● **TASK REQUIREMENTS**
Beginning at the line that contains "如果您想了解更多信息，可以查看以下资源。" and ending at the last line of the entries, write out each line exactly; include nothing outside that span.

Records from a collection:
Content starts

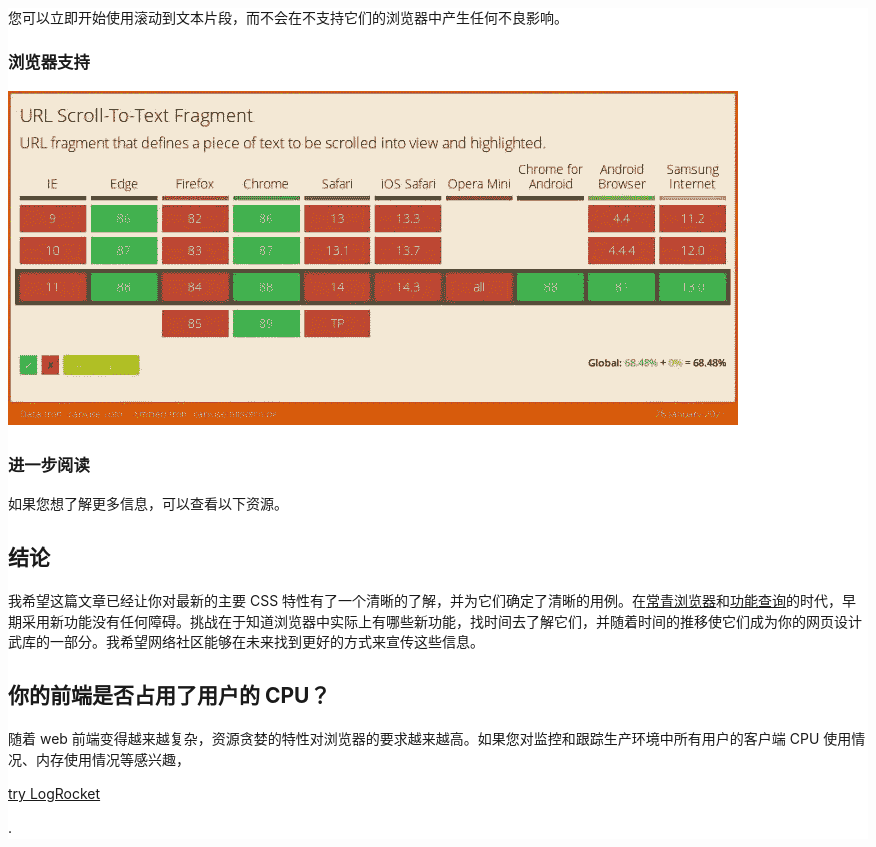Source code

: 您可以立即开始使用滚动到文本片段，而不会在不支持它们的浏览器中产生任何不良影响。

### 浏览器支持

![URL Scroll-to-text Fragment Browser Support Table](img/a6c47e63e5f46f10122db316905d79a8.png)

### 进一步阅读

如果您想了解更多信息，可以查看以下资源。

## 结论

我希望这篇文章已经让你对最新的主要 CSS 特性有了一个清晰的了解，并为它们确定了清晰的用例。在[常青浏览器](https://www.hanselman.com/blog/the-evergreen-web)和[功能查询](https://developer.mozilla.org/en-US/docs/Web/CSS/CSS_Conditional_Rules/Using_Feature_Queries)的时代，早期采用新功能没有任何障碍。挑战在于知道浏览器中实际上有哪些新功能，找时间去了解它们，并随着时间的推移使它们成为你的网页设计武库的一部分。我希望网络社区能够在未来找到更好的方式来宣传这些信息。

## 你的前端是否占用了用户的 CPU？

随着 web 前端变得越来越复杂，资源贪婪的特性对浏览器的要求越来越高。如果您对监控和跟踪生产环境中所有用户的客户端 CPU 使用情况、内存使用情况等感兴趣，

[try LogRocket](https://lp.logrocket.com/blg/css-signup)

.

Content ends

● **RESPONSE**
如果您想了解更多信息，可以查看以下资源。

## 结论

我希望这篇文章已经让你对最新的主要 CSS 特性有了一个清晰的了解，并为它们确定了清晰的用例。在[常青浏览器](https://www.hanselman.com/blog/the-evergreen-web)和[功能查询](https://developer.mozilla.org/en-US/docs/Web/CSS/CSS_Conditional_Rules/Using_Feature_Queries)的时代，早期采用新功能没有任何障碍。挑战在于知道浏览器中实际上有哪些新功能，找时间去了解它们，并随着时间的推移使它们成为你的网页设计武库的一部分。我希望网络社区能够在未来找到更好的方式来宣传这些信息。

## 你的前端是否占用了用户的 CPU？

随着 web 前端变得越来越复杂，资源贪婪的特性对浏览器的要求越来越高。如果您对监控和跟踪生产环境中所有用户的客户端 CPU 使用情况、内存使用情况等感兴趣，

[try LogRocket](https://lp.logrocket.com/blg/css-signup)

.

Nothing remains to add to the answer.